Já no caso da Record, esse investimento parece ter ocorrido
do lado de fora da emissora, já que Rádio e TV Record foram
palco para a atuação de músicos da chamada Velha Guarda
que, liderados por Almirante, iniciavam, naquele momento,
a atuação que redundaria, em longo prazo, no que o historiador
Marcos Napolitano chamou de a “institucionalização da MPB”.
Naquele período, anunciantes e produtores
pareciam não fazer distinção entre os cantores, pois era
permitido aos anunciantes incluir suas marcas nos próprios
nomes dos programas que patrocinavam, por mais valorizados
que fossem os artistas que neles se apresentassem. Ângela
Maria, em 1956, na TV Paulista, e Maysa, em 1959, na TV
Record, por exemplo, tiveram seus respectivos programas
exclusivos intitulados simplesmente de “Espetáculos Piraquê”.
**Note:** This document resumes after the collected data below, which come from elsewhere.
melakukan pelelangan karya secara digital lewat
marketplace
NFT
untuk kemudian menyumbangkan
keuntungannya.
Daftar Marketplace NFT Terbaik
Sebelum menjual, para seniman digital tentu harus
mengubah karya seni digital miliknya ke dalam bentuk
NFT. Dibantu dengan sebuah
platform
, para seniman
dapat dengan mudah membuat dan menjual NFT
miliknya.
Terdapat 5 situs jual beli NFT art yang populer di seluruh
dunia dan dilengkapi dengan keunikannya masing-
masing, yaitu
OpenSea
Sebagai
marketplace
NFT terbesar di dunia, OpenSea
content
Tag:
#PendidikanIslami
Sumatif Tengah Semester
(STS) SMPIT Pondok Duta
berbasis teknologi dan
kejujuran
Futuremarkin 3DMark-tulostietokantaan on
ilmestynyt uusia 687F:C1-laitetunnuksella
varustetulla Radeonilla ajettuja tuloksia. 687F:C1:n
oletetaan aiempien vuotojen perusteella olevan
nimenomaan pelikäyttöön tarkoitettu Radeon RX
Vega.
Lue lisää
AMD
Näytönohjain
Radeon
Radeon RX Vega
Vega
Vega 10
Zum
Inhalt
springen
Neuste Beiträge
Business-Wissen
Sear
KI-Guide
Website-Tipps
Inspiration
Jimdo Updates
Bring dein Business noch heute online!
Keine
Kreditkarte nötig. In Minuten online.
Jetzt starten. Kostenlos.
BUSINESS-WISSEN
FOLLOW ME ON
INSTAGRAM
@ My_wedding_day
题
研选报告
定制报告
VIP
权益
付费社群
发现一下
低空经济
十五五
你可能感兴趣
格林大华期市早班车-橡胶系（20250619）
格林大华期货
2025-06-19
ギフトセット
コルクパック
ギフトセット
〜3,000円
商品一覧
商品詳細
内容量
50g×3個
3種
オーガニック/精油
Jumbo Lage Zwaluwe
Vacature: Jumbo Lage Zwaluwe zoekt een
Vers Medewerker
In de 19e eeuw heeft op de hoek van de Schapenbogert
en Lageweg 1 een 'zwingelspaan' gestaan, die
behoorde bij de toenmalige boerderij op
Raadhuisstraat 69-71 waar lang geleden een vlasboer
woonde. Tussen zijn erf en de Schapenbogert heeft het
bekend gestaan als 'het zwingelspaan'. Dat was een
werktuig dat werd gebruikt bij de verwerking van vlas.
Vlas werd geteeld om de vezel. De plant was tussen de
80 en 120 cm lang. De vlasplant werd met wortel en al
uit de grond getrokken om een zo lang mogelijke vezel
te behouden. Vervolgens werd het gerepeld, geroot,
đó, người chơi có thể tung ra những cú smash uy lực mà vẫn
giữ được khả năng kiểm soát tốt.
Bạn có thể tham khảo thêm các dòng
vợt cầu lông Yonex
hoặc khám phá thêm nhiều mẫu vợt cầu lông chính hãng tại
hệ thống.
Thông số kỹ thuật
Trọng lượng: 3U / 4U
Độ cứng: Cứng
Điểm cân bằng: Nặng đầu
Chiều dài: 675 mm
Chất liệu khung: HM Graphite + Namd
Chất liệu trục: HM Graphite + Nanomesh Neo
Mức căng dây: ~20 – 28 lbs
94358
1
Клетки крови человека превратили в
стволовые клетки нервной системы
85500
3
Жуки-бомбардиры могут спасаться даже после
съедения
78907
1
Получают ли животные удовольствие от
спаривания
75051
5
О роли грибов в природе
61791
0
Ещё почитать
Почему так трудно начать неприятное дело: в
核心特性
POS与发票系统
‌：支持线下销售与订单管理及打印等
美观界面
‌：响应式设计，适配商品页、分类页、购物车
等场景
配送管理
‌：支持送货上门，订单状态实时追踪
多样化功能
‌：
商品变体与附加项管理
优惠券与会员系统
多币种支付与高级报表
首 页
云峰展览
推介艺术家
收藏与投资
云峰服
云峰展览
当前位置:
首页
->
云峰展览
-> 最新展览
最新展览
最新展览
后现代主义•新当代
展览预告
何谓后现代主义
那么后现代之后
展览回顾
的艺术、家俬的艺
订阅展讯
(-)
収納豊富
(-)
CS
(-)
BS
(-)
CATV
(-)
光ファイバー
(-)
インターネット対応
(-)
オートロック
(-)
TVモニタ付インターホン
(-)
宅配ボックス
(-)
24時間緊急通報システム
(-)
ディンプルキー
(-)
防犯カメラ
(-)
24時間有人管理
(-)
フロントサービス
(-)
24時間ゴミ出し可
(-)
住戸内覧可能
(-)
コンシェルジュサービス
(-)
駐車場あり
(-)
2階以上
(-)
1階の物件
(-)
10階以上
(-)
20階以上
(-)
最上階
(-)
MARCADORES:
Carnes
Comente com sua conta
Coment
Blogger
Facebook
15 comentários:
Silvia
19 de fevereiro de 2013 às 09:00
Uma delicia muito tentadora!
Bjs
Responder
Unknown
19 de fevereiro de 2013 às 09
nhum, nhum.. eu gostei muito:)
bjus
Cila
Pelo material analisado, Rita observa a
operação de alguns mecanismos sutis de hierarquização dos
artistas, no modo como o colunista Newton Mendonça, de O
Dia, se referia a eles. Já a TV Record, na opinião da pesquisadora,
procurava valorizar seu “cast” como um todo, em vez de insinuar
que uns eram melhores que os outros.
A autora propõe uma investigação mais aprofundada da opção
anterior da Rádio Record na linha verde-amarela, mas afirma
que também não há, no material coletado, discursos que permitam
fazer conjecturas sobre investimentos identitários nacionais
em música por parte das emissoras.
‘Teenagers’ e ‘coloureds’
Das operetas napolitanas ao rock, passando pelas guarânias
de origem paraguaia, pelo fado, pelo samba, pelo tango argentino
e pelo carnaval, as emissoras de TV performatizavam uma
nação realisticamente heterogênea, que apresentava uma diversidade
musical enorme, revela a pesquisa.
Essa performatização também foi investigada
nos documentos sob o ponto de vista dos investimentos de
identidade étnica, etária e também de gênero. Uma das coisas
que chamaram a atenção de Rita para isso foi o adjetivo
“coloured”, utilizado em apenas três momentos sugestivos,
dois deles para agregar valor a artistas norte-americanos
em temporada na TV Record e, num terceiro momento, como
se o colunista tivesse emprestado a expressão dos releases
norte-americanos para valorizar uma artista carioca negra
numa temporada carnavalesca na TV Record.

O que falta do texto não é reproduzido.